#### Provided records

════

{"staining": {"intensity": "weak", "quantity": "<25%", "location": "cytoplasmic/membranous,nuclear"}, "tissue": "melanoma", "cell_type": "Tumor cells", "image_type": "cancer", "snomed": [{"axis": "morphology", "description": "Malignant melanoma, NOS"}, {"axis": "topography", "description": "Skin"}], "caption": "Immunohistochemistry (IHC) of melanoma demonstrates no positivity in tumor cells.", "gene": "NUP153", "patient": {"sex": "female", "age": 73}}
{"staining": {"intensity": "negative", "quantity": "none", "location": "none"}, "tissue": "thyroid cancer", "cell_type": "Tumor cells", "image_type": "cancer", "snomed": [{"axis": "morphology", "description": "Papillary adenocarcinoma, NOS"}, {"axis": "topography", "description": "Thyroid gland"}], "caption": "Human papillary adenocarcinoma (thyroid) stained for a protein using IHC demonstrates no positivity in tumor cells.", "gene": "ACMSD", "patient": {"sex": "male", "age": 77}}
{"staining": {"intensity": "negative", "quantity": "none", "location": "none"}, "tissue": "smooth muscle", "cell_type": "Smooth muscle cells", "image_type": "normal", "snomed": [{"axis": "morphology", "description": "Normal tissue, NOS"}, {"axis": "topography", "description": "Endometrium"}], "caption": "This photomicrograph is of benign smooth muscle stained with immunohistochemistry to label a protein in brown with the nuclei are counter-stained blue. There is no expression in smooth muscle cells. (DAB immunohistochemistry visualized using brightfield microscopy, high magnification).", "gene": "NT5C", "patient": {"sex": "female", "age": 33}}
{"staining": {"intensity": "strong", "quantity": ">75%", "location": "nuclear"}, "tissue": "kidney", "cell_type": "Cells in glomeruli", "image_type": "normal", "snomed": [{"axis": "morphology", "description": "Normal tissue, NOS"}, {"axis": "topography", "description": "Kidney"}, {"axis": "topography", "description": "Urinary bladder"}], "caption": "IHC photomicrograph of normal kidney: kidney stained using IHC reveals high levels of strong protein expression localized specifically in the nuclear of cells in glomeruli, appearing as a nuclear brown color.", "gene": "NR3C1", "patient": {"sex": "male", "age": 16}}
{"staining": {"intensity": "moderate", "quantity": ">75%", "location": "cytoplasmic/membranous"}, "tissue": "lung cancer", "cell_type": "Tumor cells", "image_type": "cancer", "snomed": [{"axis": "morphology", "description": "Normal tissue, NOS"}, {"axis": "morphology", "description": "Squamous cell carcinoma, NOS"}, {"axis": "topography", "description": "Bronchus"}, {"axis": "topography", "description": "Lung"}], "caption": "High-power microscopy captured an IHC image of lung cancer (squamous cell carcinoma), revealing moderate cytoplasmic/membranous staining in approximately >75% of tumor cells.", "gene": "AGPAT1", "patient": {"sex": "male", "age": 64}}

════

#### Problem details
Please report every line in the entries above that holds the string "microscopy".

#### Solution below
{"staining": {"intensity": "negative", "quantity": "none", "location": "none"}, "tissue": "smooth muscle", "cell_type": "Smooth muscle cells", "image_type": "normal", "snomed": [{"axis": "morphology", "description": "Normal tissue, NOS"}, {"axis": "topography", "description": "Endometrium"}], "caption": "This photomicrograph is of benign smooth muscle stained with immunohistochemistry to label a protein in brown with the nuclei are counter-stained blue. There is no expression in smooth muscle cells. (DAB immunohistochemistry visualized using brightfield microscopy, high magnification).", "gene": "NT5C", "patient": {"sex": "female", "age": 33}}
{"staining": {"intensity": "moderate", "quantity": ">75%", "location": "cytoplasmic/membranous"}, "tissue": "lung cancer", "cell_type": "Tumor cells", "image_type": "cancer", "snomed": [{"axis": "morphology", "description": "Normal tissue, NOS"}, {"axis": "morphology", "description": "Squamous cell carcinoma, NOS"}, {"axis": "topography", "description": "Bronchus"}, {"axis": "topography", "description": "Lung"}], "caption": "High-power microscopy captured an IHC image of lung cancer (squamous cell carcinoma), revealing moderate cytoplasmic/membranous staining in approximately >75% of tumor cells.", "gene": "AGPAT1", "patient": {"sex": "male", "age": 64}}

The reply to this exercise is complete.